You are viewing a plain text version of this content. The canonical link for it is here.
Posted to commits@doris.apache.org by li...@apache.org on 2022/04/25 11:35:47 UTC

[incubator-doris] branch master updated: [Enhancement] (image) check image validity as soon as generated (#9011)

This is an automated email from the ASF dual-hosted git repository.

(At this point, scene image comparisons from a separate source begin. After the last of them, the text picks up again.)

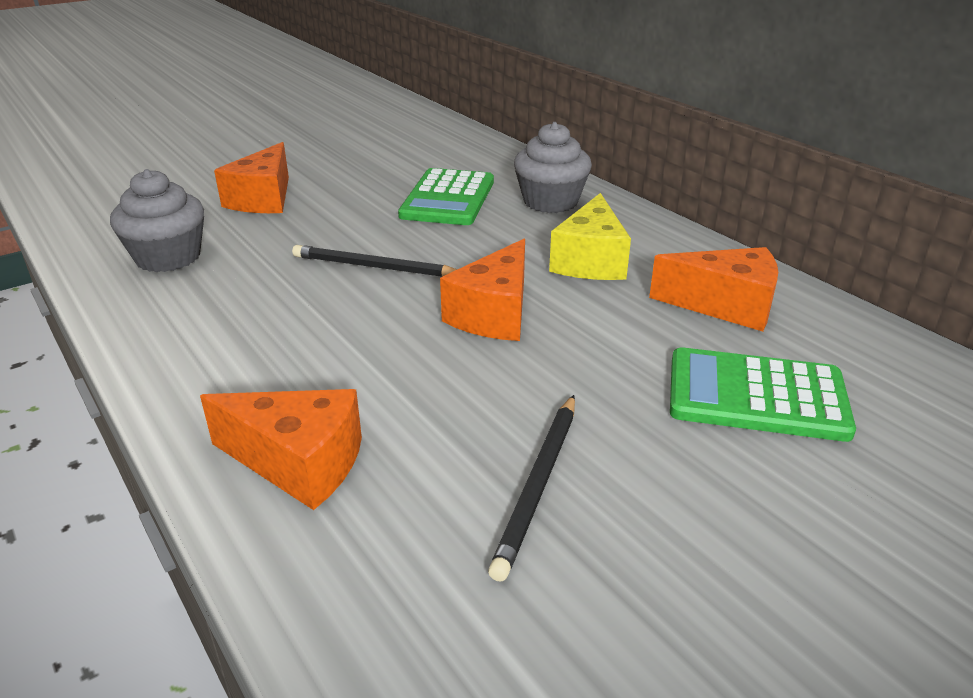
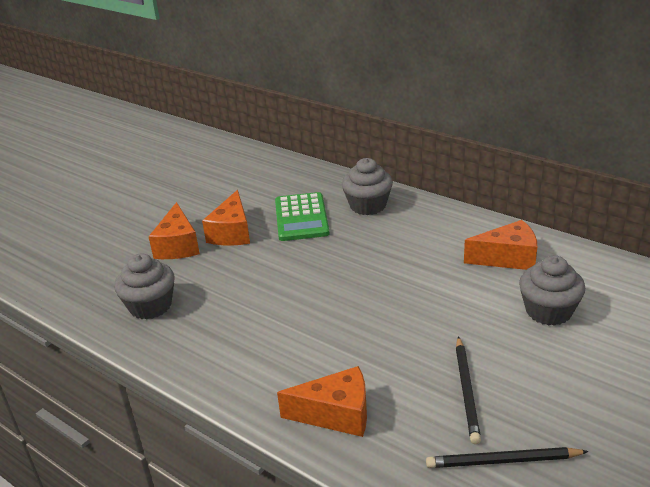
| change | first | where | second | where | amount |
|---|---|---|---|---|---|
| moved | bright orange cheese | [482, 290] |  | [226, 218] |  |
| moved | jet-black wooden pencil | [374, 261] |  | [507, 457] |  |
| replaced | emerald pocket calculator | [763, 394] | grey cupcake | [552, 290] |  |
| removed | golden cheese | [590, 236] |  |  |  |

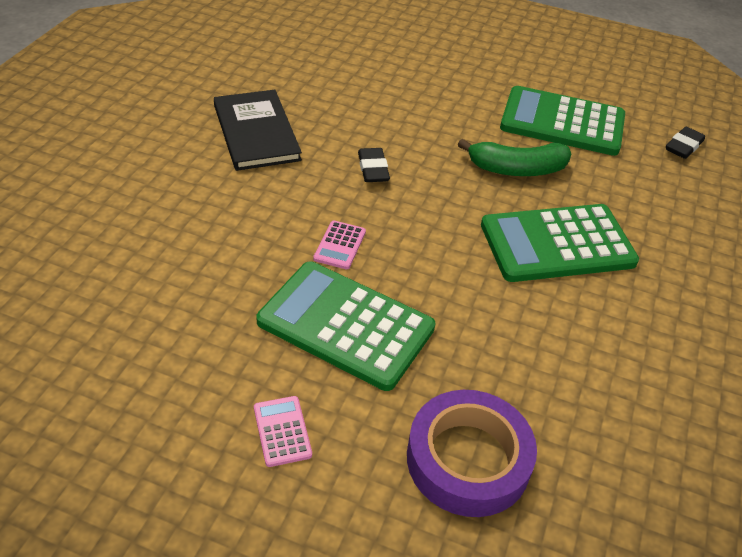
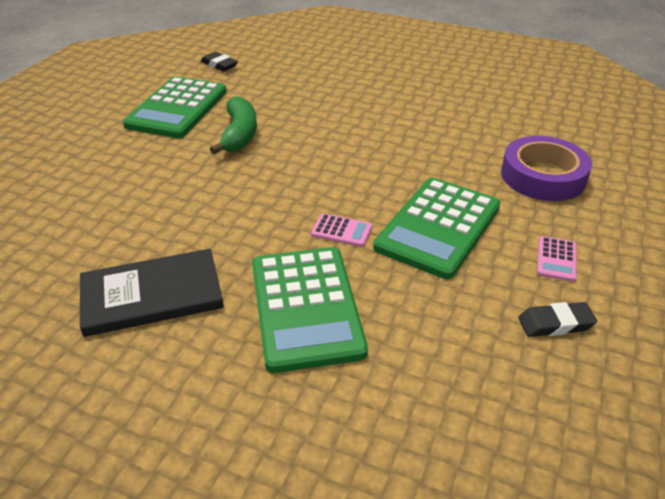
| change | first | where | second | where | amount |
|---|---|---|---|---|---|
| moved | emerald pocket calculator | [560, 243] |  | [310, 310] |  |
| moved | jet-black eraser | [374, 165] |  | [557, 319] |  |
| turned | pink pocket calculator | [283, 431] |  | [557, 259] | 60 degrees counterclockwise |

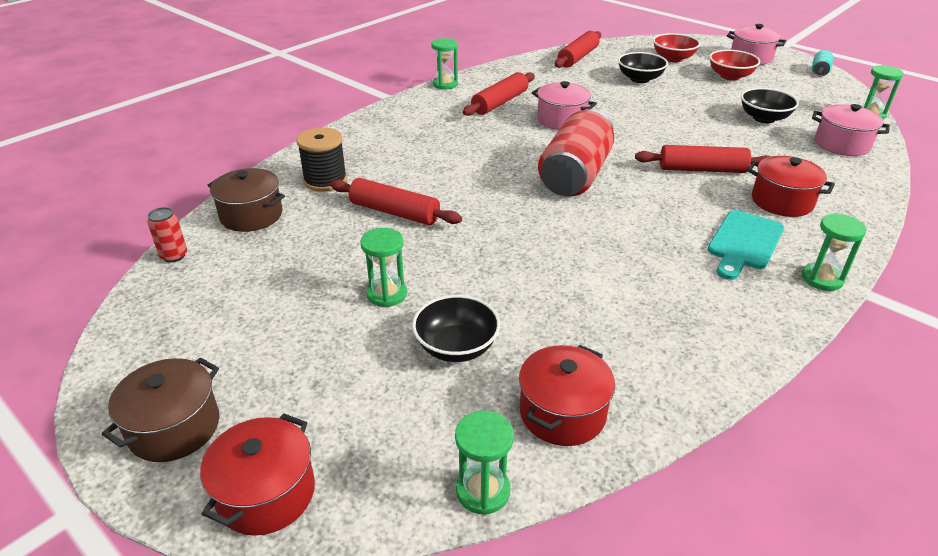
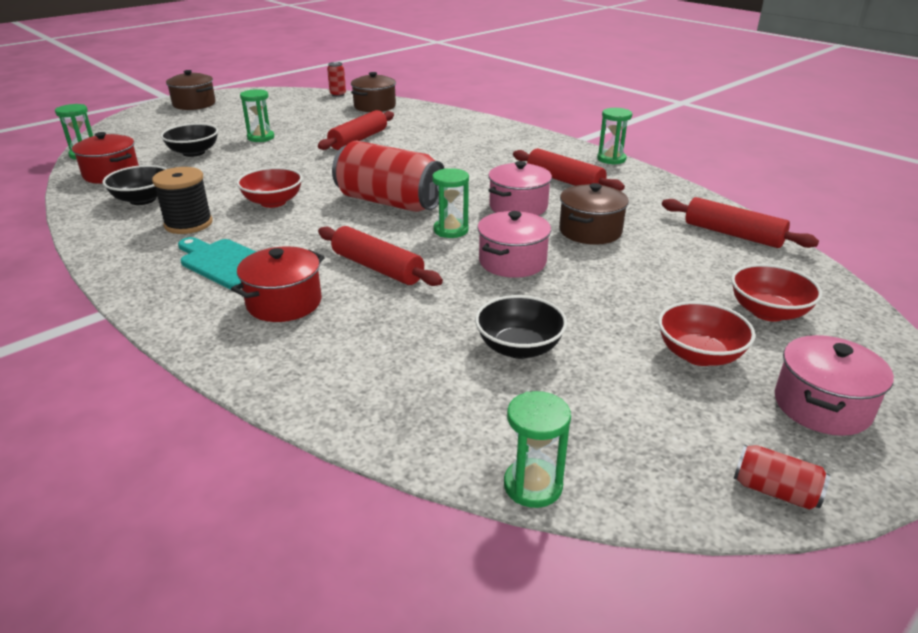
| change | first | where | second | where | amount |
|---|---|---|---|---|---|
| moved | jet-black serving bowl | [643, 67] |  | [134, 185] |  |
| moved | jet-black reel of thread | [321, 159] |  | [182, 200] |  |
| added |  |  | crimson serving bowl | [270, 187] |  |
| turned | crimson dough roller | [703, 159] |  | [380, 256] | 60 degrees counterclockwise |
| moved | emerald sand timer | [834, 252] |  | [450, 203] |  |
| moved | pink pot | [851, 130] |  | [514, 244] |  |
| added |  |  | brown pot | [594, 214] |  |
| recoloured | aqua can | [822, 63] | crimson can | [782, 477] |  |
| removed | crimson pot | [257, 474] |  |  |  |

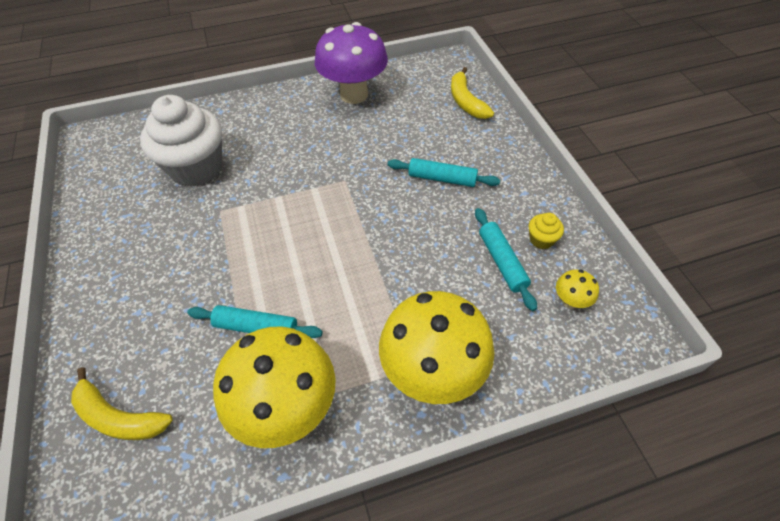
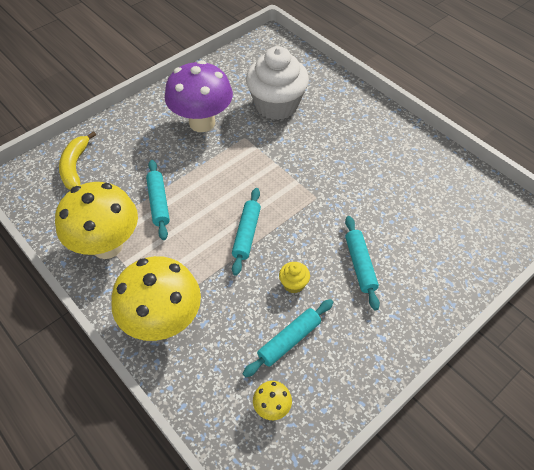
| change | first | where | second | where | amount |
|---|---|---|---|---|---|
| moved | royal purple fungus | [351, 63] |  | [199, 96] |  |
| added |  |  | aqua dough roller | [246, 232] |  |
| moved | golden cupcake | [546, 231] |  | [294, 278] |  |
| removed | golden toy banana | [472, 93] |  |  |  |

lide pushed a commit to branch master
in repository https://gitbox.apache.org/repos/asf/incubator-doris.git


The following commit(s) were added to refs/heads/master by this push:
     new bdf915abd4 [Enhancement] (image) check image validity as soon as generated (#9011)
bdf915abd4 is described below

commit bdf915abd4e0d65e913d4caf9a8ea3ced88e85ab
Author: Henry2SS <45...@users.noreply.github.com>
AuthorDate: Mon Apr 25 19:35:41 2022 +0800

    [Enhancement] (image) check image validity as soon as generated (#9011)
    
    * load newly generated image file as soon as generated to check if it is valid.
    
    * delete the latest invalid image file
    
    * fix
    
    * fix
    
    * get filePath from saveImage() to ensure deleting the correct file while exception happens
    
    * fix
    
    Co-authored-by: wuhangze <wu...@jd.com>
---
 .../java/org/apache/doris/catalog/Catalog.java     |  4 ++-
 .../java/org/apache/doris/master/Checkpoint.java   | 34 +++++++++++++++++++++-
 .../java/org/apache/doris/persist/MetaCleaner.java | 11 +++++++
 3 files changed, 47 insertions(+), 2 deletions(-)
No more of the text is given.